Chroniques…5

DES HOMMES ET DES MOTOS 

John Steinbeck me pardonnera. Il avait écrit Des souris et des hommes (1937), magnifique roman sur les relations humaines. Je lui emprunte son titre, pas intégralement, mais dans sa structure et sa composition. 

Car, pour titrer cette autre Chronique, rien de plus intéressant que de jouer sur les mots et les positionnements comme c’est le cas avec « Des hommes et des motos ». Et si je l’ai fait, c’est aussi parce que, le Cameroun est devenu un pays de la moto-roi. Des motos partout. Dans les villes, les villages, les quartiers. Des motos par centaines, milliers. Des motos et des Hommes dessus. Des motos en mouvement; toujours. Elles se faufilent, vrombissent, se déploient tel des fourmis magnans ou de la mauvaise herbe dans un jardin. De fabrication chinoise, elles sont toutes siglées « Moto Nanfang ». Je n’ai pas cherché l’explication, mais on m’a dit que c’était des motos chinoises. 

Il y en a partout. Des motos pour tous. Accessible à tous. Dessus, pour les conduire, des jeunes hommes à peine matures et conscients. Derrière eux, des personnes de tous les sexes, tous les âges, toutes conditions sociales, toutes tenues vestimentaires (aussi bien les costards-cravates, que les jeans-jeans, ou les treillis). Les mototaximen se prennent au quotidien pour des as de la vitesse et du faufilage. Ils ne reculent devant aucune difficulté; ni les véhicules plus grands (surtout les camions qui sont souvent sans freins), ni l’état des routes. Pour eux, un seul objectif: transporter le plus grand nombre de « clients » dans la journée, pour avoir une recette considérable le soir. Pour cela, il faut aller vite, très vite même, au risque de se faire écraser avec son ou ses clients. Pour y parvenir aussi, tous les moyens de gruger sont bons: surtaxe du prix du trajet, arrêt du moteur sur les pentes pour économiser le carburant (les taxis-brousses aussi le font) et surtout, transport de deux « clients » sur l’engin. 

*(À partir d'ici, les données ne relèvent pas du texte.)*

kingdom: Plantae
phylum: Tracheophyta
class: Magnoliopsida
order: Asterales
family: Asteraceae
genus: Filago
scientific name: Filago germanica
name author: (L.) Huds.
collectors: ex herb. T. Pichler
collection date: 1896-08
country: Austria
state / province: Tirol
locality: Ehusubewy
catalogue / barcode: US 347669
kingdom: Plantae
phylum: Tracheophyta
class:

Si j’avais eu le choix, je n’aurai jamais emprunté ces motos pour un trajet lors de mon séjour. mais, parfois, en l’absence d’autres moyens, ou pour gagner un peu de temps, ou encore pour aller à une destination précise (loin de la route bitumée), je n’avais pas d’autres choix que de monter sur une moto. Non sans mal je l’avoue. Car, à chaque instant, je pensais y jouer ma vie (d’ailleurs il y a pas que sur les motos que ce sentiment d’insécurité sur la route règne quand on est au Cameroun; en voiture aussi, et même à pied, c’est pareil. Au quotidien, les nouvelles d’un accident de circulation impliquant une moto sont nombreuses. Pas une semaine ne se passe d’ailleurs sans que, à Douala ou à Yaoundé, ou même dans une autre petite bourgade du pays, un mototaximan ne finisse sous les roues d’une voiture, ou d’un camion. 

Et pourtant, malgré ces dangers, les camerounais dans leur ensemble plébiscitent désormais la moto comme moyen de transport en commun le plus sollicité. Loin devant les bus de
la Socatur et même des taxis. Ce n’est que normal d’ailleurs. Car, les vrais propriétaires de ces motos sont des entreprises chinoises qui ont décidé de lancer une offensive de charme sur l’économie locale. La moto n’est que l’un des « éclaireurs » de cette ambition. Au grand bénéfice et/ou risque des camerounais.